• Instructions for the task:
From the entries below, reproduce exactly the line containing "18px; color: #6c757d;", the line containing "margin: 0 6px;", and every line in between, with nothing added.
[[ Data open ]]
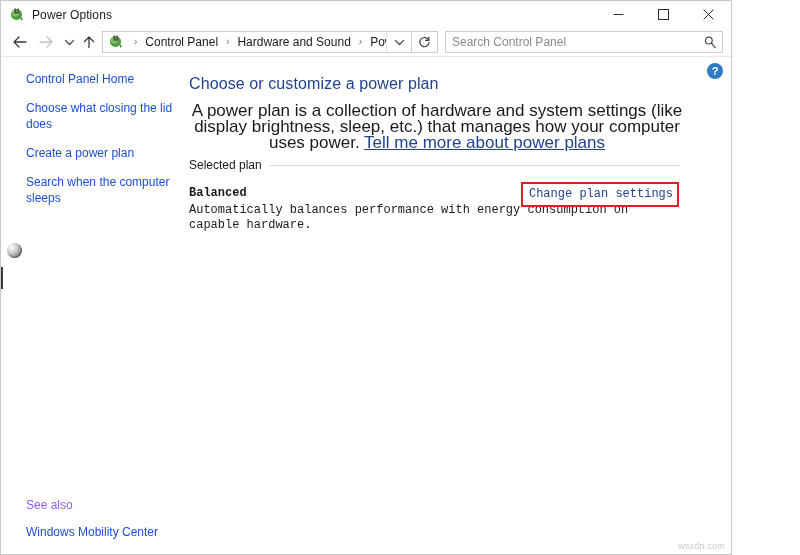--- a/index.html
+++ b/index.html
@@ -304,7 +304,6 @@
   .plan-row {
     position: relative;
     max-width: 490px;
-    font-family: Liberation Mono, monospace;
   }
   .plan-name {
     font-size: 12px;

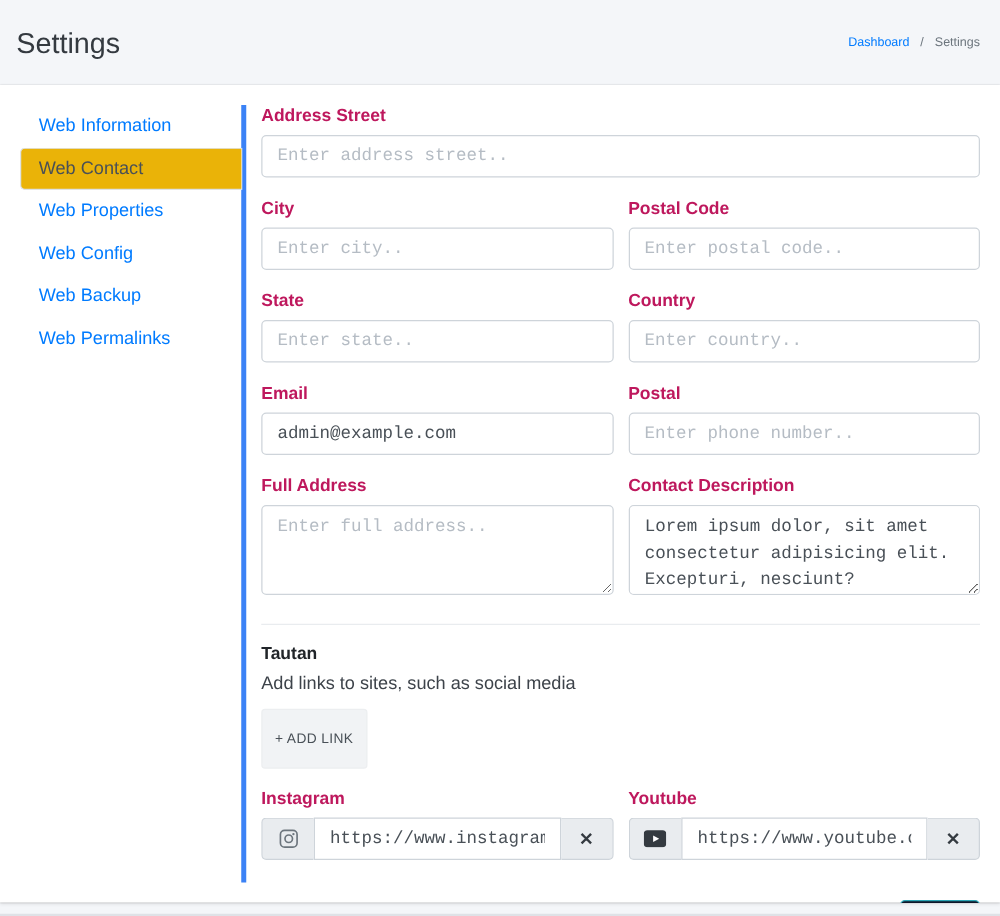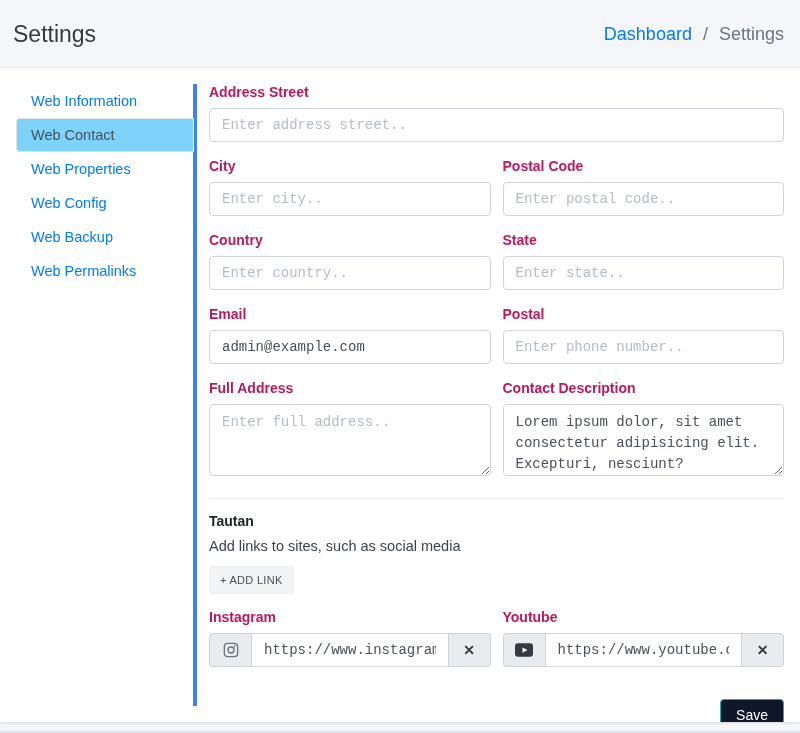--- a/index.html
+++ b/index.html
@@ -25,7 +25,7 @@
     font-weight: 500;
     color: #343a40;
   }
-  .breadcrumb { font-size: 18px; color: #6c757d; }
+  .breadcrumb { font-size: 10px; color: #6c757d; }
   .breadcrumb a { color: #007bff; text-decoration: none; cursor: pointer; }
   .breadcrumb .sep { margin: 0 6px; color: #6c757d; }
[[ Data closed ]]
[[ Data open ]]
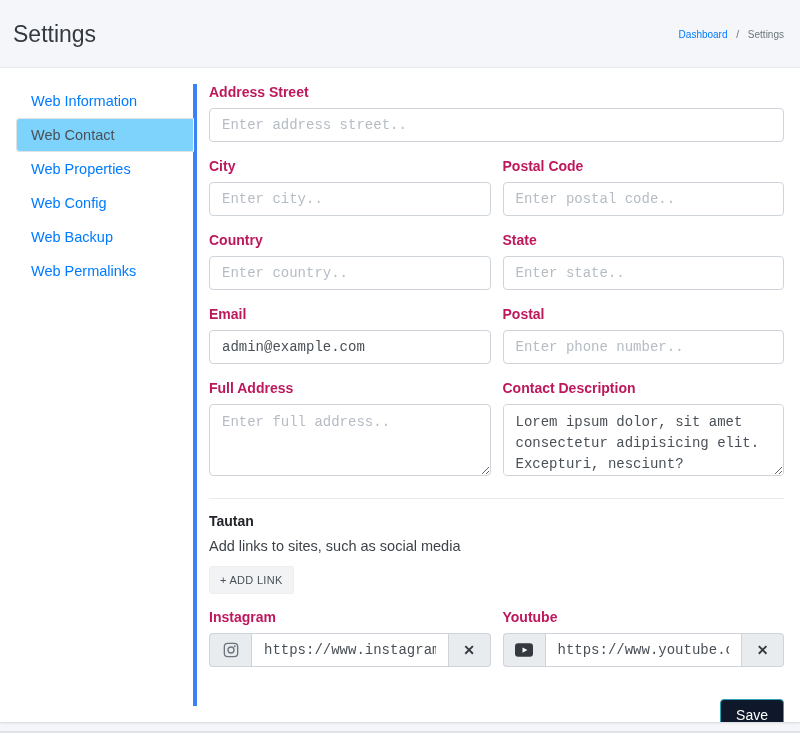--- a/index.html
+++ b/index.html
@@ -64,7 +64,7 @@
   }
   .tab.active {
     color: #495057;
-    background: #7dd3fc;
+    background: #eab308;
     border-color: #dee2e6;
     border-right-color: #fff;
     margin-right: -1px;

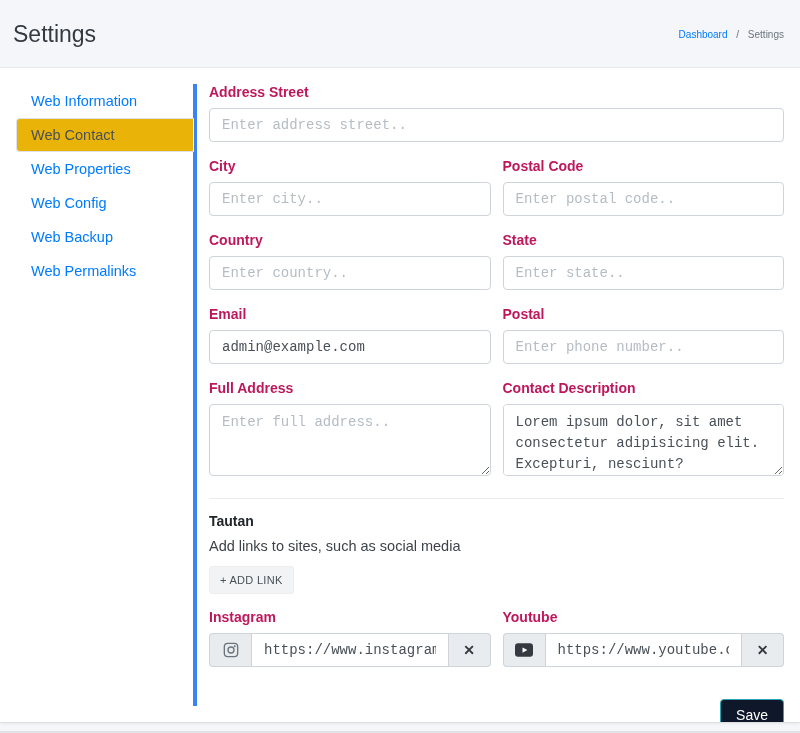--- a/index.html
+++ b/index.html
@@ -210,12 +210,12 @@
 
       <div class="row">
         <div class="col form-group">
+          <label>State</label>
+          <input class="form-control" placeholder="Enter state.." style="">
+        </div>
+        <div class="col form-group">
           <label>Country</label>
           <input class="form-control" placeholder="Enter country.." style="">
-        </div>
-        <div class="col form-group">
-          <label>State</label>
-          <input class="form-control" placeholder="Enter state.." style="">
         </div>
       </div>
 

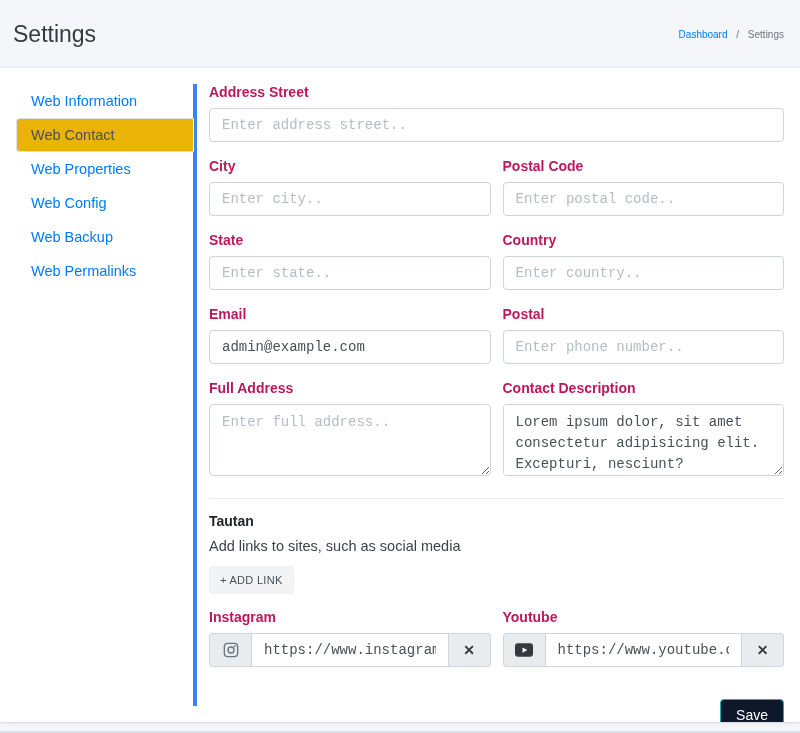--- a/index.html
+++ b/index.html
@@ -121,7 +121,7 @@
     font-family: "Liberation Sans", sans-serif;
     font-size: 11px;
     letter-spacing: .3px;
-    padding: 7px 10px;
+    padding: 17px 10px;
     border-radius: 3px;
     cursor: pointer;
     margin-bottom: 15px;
[[ Data closed ]]
• Response to this exercise:
-  .breadcrumb { font-size: 18px; color: #6c757d; }
+  .breadcrumb { font-size: 10px; color: #6c757d; }
   .breadcrumb a { color: #007bff; text-decoration: none; cursor: pointer; }
   .breadcrumb .sep { margin: 0 6px; color: #6c757d; }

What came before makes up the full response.